Tools Of The Trade – Start Your Post Process Right!

Before your shoot….
Be prepared to get the best quality out of your project, with these simple steps below to get quality images.
And save time in your post production.

To start, there are a couple of things to carry if you are doing a shoot where there is time frame and money involved.
Yep, when you are hired for a shoot, generally, there is an expectation of delivery of files asap.
Just the way it is.
Of course, no matter what you are shooting, these tools below with help you create the finest images.

A: Color Chart
B: Exposure Calibration on set
C: Monitor Calibration

So Let’s get into iT!

One thing I have found is a must carry on your shoot is this:

A color chart. This is a super simple thing to add to the scene for the first shot in each lighting situation. Place it into the scene , or have your talent hold it in a way that reflects (sorry) the lighting, towards the lens.

The Datacolor Spyder Checkr Photo is my preferred choice.

What you are doing here is placing true and accurate color references into your shot so when you go to post you have a baseline color.

Know that you only put it into the first shot, and it doesn’t have to live in the scene.

I know you know, but just wanted to emphasize.

The unit includes 30 colors, 6 skin tones, 24 grey scales, 2 grey patches, 3 white adjustments and 3 black adjustments.
Because of the Ultra-matte targets, you get the truest color renditions in any lighting conditions for precision color correction of your image file. Basically, it ends up streamlining your post-production workflow by generating HSL-presets with the Spyder Checkr Software, for the most accurate, consistent color.

Here’s a video that shows best uses. Sure it does talk about the full line of products, and you can glean from it what applies to the way you shoot.

And also, this sweet unit that is simple to use, the Spyder Cube. I think of this as the best way to baseline exposure.
Sure, i tweak all of it at the end, but I want to have a standard to work from.



Plus it is reading light sources that may come from diff directions
The Spyder Cube’s unique 3-dimensional design differs from a traditional gray card. It allows you to see primary and secondary light sources for more precise white balance correction and includes a black trap for absolute black reference. Its chrome ball allows you to see specular highlights.
and not only gives you a grey scale but also has this small reflective ball on to get you the proper reflective shadows calibration.

Here is an instructional vid so you can see how it works.

If you have ever been on a VFX shoot, you will see the VFX supervisor holding a much larger reflective sphere on a stick, that will give them critical info in the post process.

Simply, choose either, or both. In conjunction, they cover exposure and color, and a great combo. If you go for only one, I’d say the Checkr.

And shoot RAW!

OK, you now have a series for photos that no matter what light you shot with, you have a standard coloration, grey scale, and reflective info in a frame.
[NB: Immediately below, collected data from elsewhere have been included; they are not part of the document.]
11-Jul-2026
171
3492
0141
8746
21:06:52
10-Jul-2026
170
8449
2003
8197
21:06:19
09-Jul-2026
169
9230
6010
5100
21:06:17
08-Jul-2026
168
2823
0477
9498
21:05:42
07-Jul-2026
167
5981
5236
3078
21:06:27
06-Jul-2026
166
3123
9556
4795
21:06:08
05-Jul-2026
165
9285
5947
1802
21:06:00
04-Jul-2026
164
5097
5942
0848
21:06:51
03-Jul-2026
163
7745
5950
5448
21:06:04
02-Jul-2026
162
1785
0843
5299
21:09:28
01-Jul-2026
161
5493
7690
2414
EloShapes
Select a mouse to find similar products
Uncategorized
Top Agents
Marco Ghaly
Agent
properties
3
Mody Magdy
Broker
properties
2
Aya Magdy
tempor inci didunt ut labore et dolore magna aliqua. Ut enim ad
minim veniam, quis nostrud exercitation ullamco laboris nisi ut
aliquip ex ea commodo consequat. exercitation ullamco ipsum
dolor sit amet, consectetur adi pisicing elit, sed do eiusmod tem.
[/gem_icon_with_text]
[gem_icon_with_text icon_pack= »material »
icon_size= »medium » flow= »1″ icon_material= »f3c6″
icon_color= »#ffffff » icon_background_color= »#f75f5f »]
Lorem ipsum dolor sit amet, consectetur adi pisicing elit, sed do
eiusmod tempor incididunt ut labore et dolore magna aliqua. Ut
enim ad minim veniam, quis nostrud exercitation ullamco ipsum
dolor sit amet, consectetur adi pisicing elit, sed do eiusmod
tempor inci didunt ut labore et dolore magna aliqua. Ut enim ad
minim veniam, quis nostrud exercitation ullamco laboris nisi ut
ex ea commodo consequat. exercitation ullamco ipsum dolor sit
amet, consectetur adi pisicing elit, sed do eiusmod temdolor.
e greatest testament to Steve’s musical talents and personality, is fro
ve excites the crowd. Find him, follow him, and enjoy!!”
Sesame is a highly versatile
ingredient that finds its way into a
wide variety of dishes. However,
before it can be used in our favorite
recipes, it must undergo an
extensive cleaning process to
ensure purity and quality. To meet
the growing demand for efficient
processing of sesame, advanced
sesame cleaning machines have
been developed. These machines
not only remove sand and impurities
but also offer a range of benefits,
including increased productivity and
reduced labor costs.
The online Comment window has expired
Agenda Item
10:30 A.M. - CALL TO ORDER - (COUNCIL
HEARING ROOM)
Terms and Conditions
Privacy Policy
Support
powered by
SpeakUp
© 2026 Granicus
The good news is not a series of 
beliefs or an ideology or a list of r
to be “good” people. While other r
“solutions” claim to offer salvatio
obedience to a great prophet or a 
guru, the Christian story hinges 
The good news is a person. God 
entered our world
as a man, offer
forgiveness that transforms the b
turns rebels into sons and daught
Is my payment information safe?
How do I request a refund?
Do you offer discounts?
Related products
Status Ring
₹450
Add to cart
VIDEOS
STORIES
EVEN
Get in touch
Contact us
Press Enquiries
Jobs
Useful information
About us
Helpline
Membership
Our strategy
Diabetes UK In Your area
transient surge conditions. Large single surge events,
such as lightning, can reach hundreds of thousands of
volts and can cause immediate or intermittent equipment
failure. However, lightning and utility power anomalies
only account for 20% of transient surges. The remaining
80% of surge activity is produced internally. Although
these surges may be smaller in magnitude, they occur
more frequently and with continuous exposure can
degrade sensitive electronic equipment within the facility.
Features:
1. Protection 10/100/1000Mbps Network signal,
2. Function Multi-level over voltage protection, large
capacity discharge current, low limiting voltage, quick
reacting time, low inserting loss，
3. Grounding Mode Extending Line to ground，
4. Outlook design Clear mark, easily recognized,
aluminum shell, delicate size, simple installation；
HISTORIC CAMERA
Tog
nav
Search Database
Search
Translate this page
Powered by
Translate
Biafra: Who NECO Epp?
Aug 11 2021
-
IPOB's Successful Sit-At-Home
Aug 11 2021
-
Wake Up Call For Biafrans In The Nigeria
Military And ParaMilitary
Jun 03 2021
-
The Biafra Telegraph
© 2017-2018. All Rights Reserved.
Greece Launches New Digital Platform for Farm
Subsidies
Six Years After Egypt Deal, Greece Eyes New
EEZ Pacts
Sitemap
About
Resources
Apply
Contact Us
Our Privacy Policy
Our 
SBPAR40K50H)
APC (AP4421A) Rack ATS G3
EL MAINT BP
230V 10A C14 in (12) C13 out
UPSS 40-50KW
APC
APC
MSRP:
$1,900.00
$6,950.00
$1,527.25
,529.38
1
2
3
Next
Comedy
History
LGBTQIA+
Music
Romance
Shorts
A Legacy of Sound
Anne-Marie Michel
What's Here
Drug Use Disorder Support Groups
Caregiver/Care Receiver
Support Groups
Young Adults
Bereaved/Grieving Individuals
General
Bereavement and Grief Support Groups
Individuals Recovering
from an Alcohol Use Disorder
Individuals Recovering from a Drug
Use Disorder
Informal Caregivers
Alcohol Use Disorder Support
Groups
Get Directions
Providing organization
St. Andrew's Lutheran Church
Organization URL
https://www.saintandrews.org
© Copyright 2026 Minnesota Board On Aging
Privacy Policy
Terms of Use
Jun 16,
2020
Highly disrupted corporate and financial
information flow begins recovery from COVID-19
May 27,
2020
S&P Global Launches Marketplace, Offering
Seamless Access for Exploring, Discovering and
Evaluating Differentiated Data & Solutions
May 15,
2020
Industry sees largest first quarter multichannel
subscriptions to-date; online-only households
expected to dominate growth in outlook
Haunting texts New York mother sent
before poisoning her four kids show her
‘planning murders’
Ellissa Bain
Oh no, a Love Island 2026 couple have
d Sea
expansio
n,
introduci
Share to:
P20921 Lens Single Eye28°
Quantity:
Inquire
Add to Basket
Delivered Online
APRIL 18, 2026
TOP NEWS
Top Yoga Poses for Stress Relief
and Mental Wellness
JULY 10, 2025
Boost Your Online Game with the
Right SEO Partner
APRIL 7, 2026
The next part, which is an often overlooked by newbies and semi pros, is the calibration of your monitor.

It does depend on the light in the room that your monitor sits, and how consistent it will be.
I know you may be working on a laptop in the field, and maybe more important to calibrate the monitor.

Datacolor has a unit that makes color calibration super easy! It’s the Spyder X,

Basically, you install the software, plug in the device, and launch the program.
It will automatically start walking you through the simple steps. Even tells you where to place the calibration device.

See that screen below? It has the shape of the calibration unit that pops up so you know exactly where to place it.
One simple initial correction to the white balance, and you’re off!

It also locks onto itself. One part is the balance part to hang off the back of your monitor, so the front part reads and calibrates the monitor.

One thing it also reads, is the ambient light in your environment, See that red, raised thing about the units name? That is seeing what you room light is like.

In a perfect world you would have an Eizo monitor, blinders on the monitor, and a consistent light in the room every time you color correct.

May not be your reality. I know it isn’t mine.

Now, time changes things, and light differences changes things, so when you save the calibration file, the software will remind you in a month to do it again.

Yeah, I wish I could just do it once, and never again, but not the way monitors work, unfortunately.

Now the main unit you should get is the Spyder Pro. If you are working with 2 monitors, you want to get the elite software.
Nothing worse than to have different results on 2 monitors.
To be honest, I have 2 diff models from Dell, and I’ve had to match them up so I could use either to export correct color, and exposure files for whatever use.

There you go! Some tools of the trade that you should incorporate into your workflow!